◆ PAGE EXTRACT ◆
----------
On 12 April 1855, following a Trarza attack against the French outpost of Richard Toll, Faidherbe departed from Saint-Louis with 1,500 men, virtually the entirety of French forces in Senegal, for a punitive expedition in Trarza territory. Upon finding out about the French expedition, the Emir decided to bring his forces to Saint-Louis to attack the undefended city.

==Battle==
The bridge of Leybar was at the time the only link between the mainland and the city of Saint-Louis. At the entrance of the bridge stood a small fortified tower, containing one cannon.

On 21 April a little past 7:00 am, the Trarza army, which counted over 1,000 warriors, came in sight of the bridge. The garrison of the tower consisted in 14 men of 4th Marine Infantry Regiment: Sgt. Henri Brunier, 11 infantrymen and 2 artillerymen. After having let in a small group of panicked native civilians, they sealed up the tower and readied themselves to fight the attackers. The Trarza were quite surprised to find this unexpected fortification, which had been built only recently and thus wasn't there the last time they had come to the city during peace time diplomatical visits. Nonetheless, this wasn't enough to deter them and the Emir, who was well aware of the absence of the French army, had bragged in front of his men that they would all get to triumphally perform their salat in the Cathedral of Saint-Louis as conquerors on that same day.

Trarza warriors soon swarmed up the area around the fortified building. A small shack beside the tower which served as kitchen for the garrison was set on fire by the Trarza, and a civilian woman who had hidden inside perished in the flames. The attackers furiously assailed the fortification. Some attempted to fire into the small loopholes with their rifles while some others unsuccessfully tried to damage the tower's structure with their swords and daggers.
----------
◆ TASK GOAL ◆
Can you return, word for word, the part of the Leybar bridge passage that opens with the words containing "On 21 April" and closes with "that same day."?

◆ DATASET SECTION ◆
----------
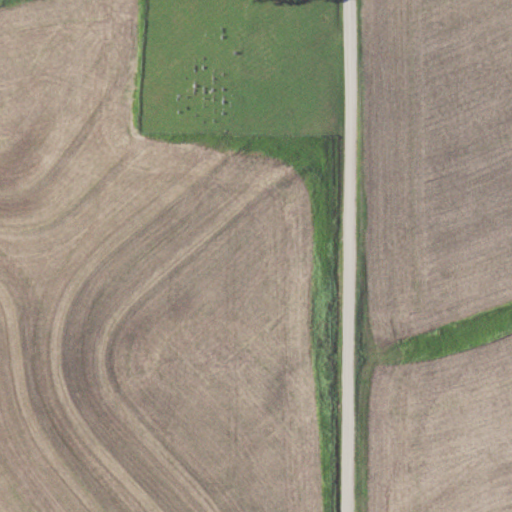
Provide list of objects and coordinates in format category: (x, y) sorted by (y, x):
road: (345, 256)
----------
◆ COMPLETED EXERCISE ◆
On 21 April a little past 7:00 am, the Trarza army, which counted over 1,000 warriors, came in sight of the bridge. The garrison of the tower consisted in 14 men of 4th Marine Infantry Regiment: Sgt. Henri Brunier, 11 infantrymen and 2 artillerymen. After having let in a small group of panicked native civilians, they sealed up the tower and readied themselves to fight the attackers. The Trarza were quite surprised to find this unexpected fortification, which had been built only recently and thus wasn't there the last time they had come to the city during peace time diplomatical visits. Nonetheless, this wasn't enough to deter them and the Emir, who was well aware of the absence of the French army, had bragged in front of his men that they would all get to triumphally perform their salat in the Cathedral of Saint-Louis as conquerors on that same day.